# AIM OF THE TASK
With the pictures left out, write every entry down exactly.

(Saved entries)
↓↓↓
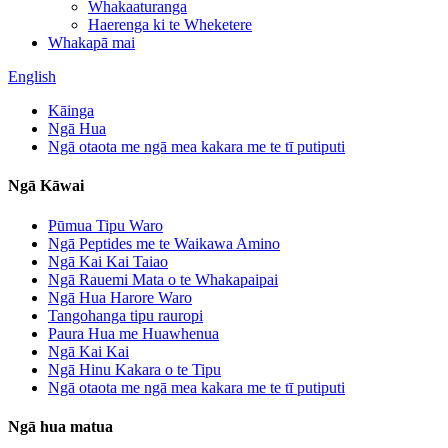
Whakaaturanga
Haerenga ki te Wheketere
Whakapā mai
English
Kāinga
Ngā Hua
Ngā otaota me ngā mea kakara me te tī putiputi
Ngā Kāwai
Pūmua Tipu Waro
Ngā Peptides me te Waikawa Amino
Ngā Kai Kai Taiao
Ngā Rauemi Mata o te Whakapaipai
Ngā Hua Harore Waro
Tangohanga tipu rauropi
Paura Hua me Huawhenua
Ngā Kai Kai
Ngā Hinu Kakara o te Tipu
Ngā otaota me ngā mea kakara me te tī putiputi
Ngā hua matua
↑↑↑
# RESULT OF THE EXERCISE
Whakaaturanga
Haerenga ki te Wheketere
Whakapā mai
English
Kāinga
Ngā Hua
Ngā otaota me ngā mea kakara me te tī putiputi
Ngā Kāwai
Pūmua Tipu Waro
Ngā Peptides me te Waikawa Amino
Ngā Kai Kai Taiao
Ngā Rauemi Mata o te Whakapaipai
Ngā Hua Harore Waro
Tangohanga tipu rauropi
Paura Hua me Huawhenua
Ngā Kai Kai
Ngā Hinu Kakara o te Tipu
Ngā otaota me ngā mea kakara me te tī putiputi
Ngā hua matua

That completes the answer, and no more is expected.